The French boss has issued some interesting words on the club's stadium move and their financial position.
Arsenal manager Arsene Wenger has pointed to the misfortune of several sides who have built stadiums recently and struggled, indicating that his team's relative slump over the past four seasons is nothing too concerning.
The long-term benefits of Arsenal's Ashburton Grove stadium move will not yet be known for a number of years, but the main objective during the interim was to keep the team competitive.
A Champions League final in 2006 and a title challenge the following year may be deemed satisfactory, but Wenger is also keen to point out that the criticisms leveled against his fiscally frigid attitude in the transfer window belie the financial status of the club.
The Frenchman cited the demise of clubs such as Derby County, Leicester City, Coventry City and Southampton, who have all been relegated following stadium builds, while Millwall and Bolton Wanderers suffered similar fates in the past, too.
He is quoted by The Times as saying, "If I went to Real Madrid tomorrow I would spend at all costs, but what is more important is to look at what you have at your own club and analyze how you can be successful.
"Arsenal will be more successful by building a new stadium, but it is not easy to build a new stadium and remain where you are. Look at all the clubs who have built new stadiums and where they are now: Derby County; Leicester City; Coventry City; Southampton. They all went down."Arsenal currently owe £400 million in debt, with the lion's share of that figure being the mortgage for the Emirates Stadium, yet the club have made a handsome profit on two past assets, Emmanuel Adebayor and Kolo Toure, who are now the toast of the town in the blue half of Manchester.
The Gunners, though, have brought in Thomas Vermaelen for £10m and Andrey Arshavin earlier in the year for £16m. Wenger claims this is evidence for the club living within their own means, and not relying on a wealthy foreign sponsor, which is fast becoming the status quo in the current Premier League environment.
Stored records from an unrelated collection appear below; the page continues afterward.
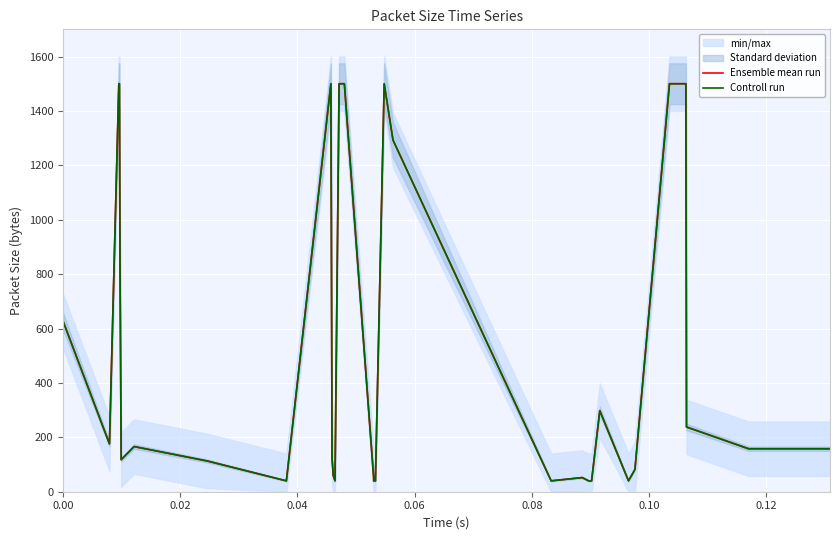

What is the value of the Ensemble mean run point at the 3rd from the left?

1500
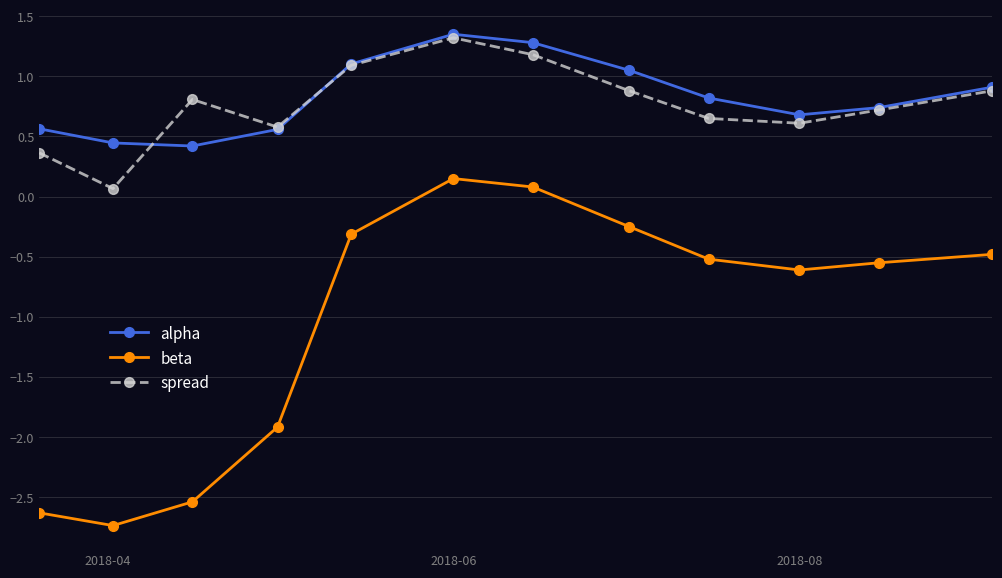

In alpha, how many points are lower than both neighbors (excluding endpoints)?

2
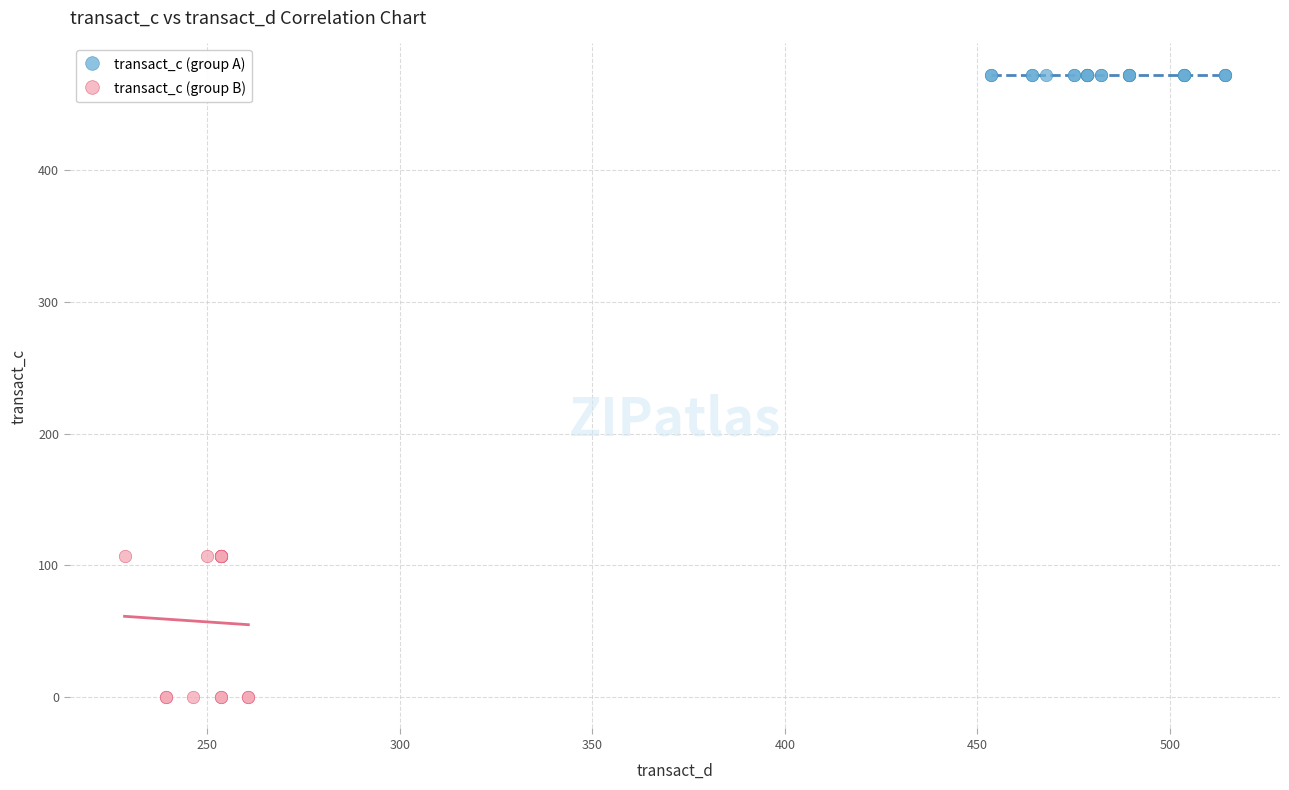

Which series reaches the minimum Y coordinate?

transact_c (group B)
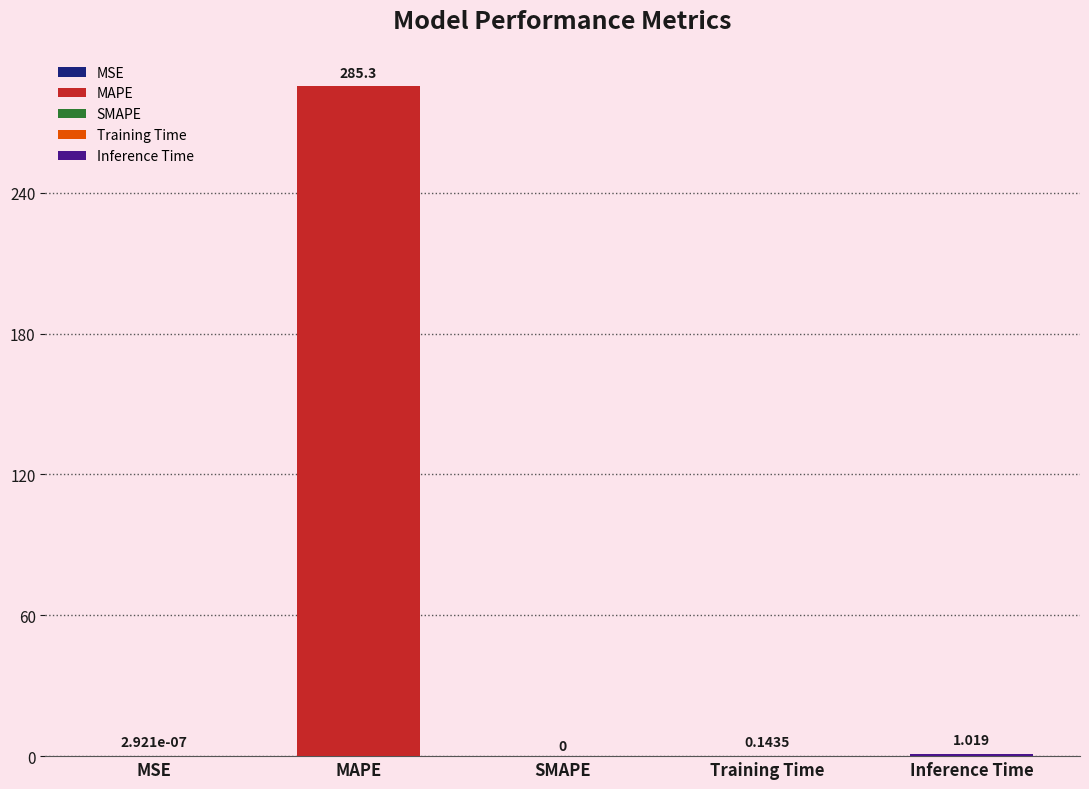

List the labels in order of value, smallest first.

SMAPE, MSE, Training Time, Inference Time, MAPE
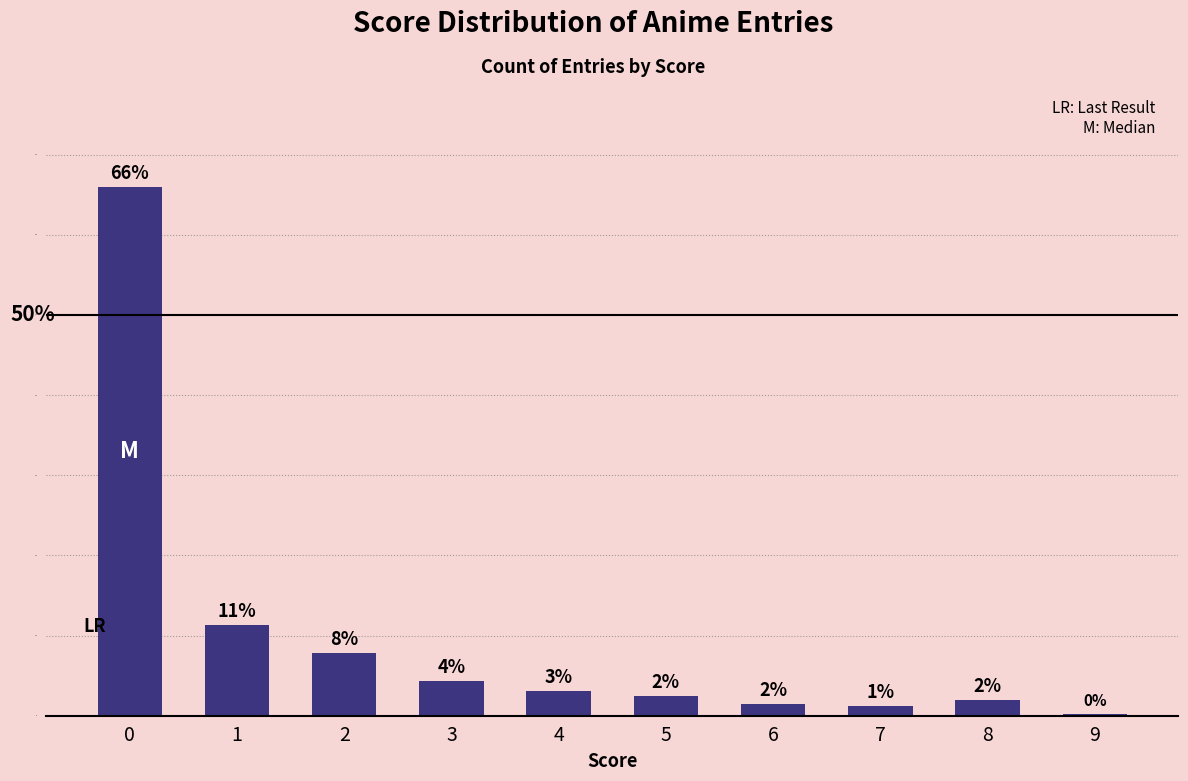

Does the chart contain any negative values?

No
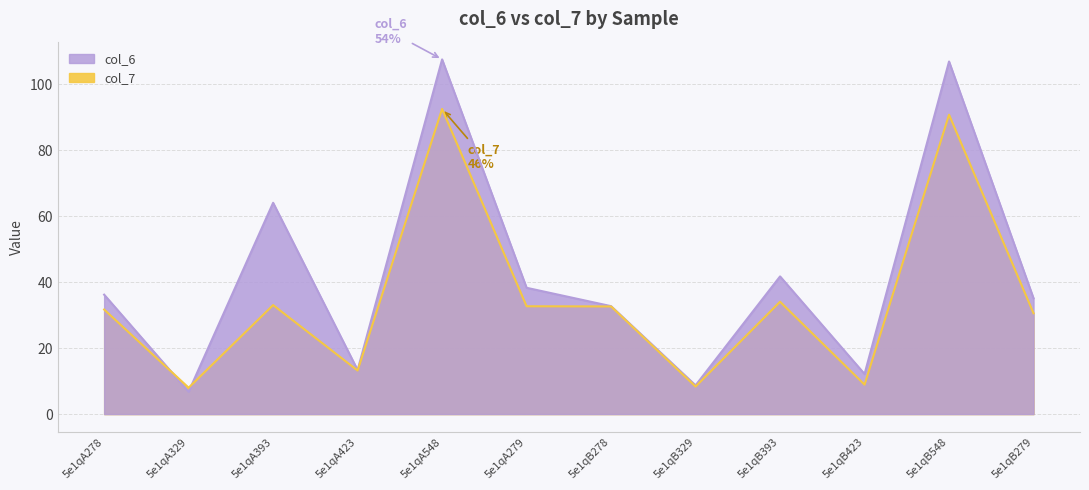

What is the difference between the col_7 values at 5e1qB423 and 5e1qA279?

23.8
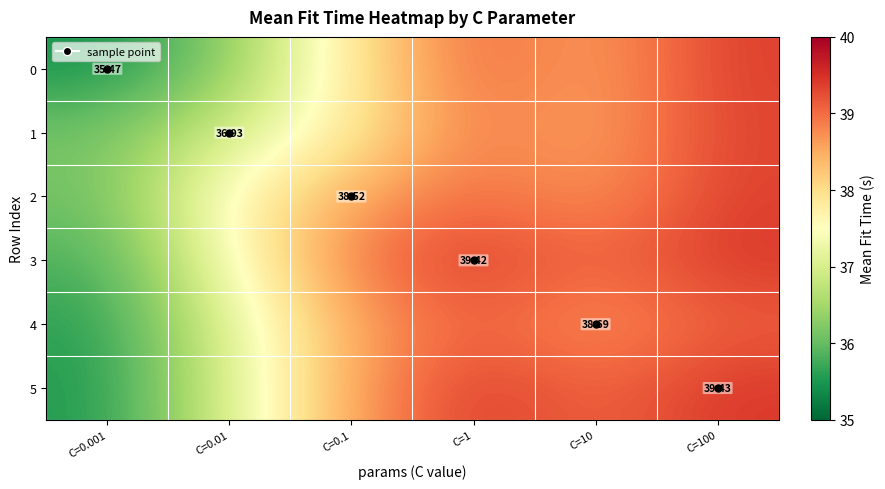

Where does the 3 series first go above 39?

C=1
"I accept that what I say is in contradiction with our football world because the money looks as if it has gone higher and higher since I have been in the job," he said. "You compare the average wage ten years ago with today and it has gone up. But we live in a competitive world and that is why I say some of what happens now is financial doping. At Arsenal, we live with the money we produce.
"Other clubs have artificial income, from owners," he noted. "They do not live with the money from the game. We have gates, merchandising, sponsorship, television money, but nothing beyond that.
What I fight for is to live within the resources we produce and to pay the players according to our real potential, considering the size of the club.
"That, to me, is normal," he concluded.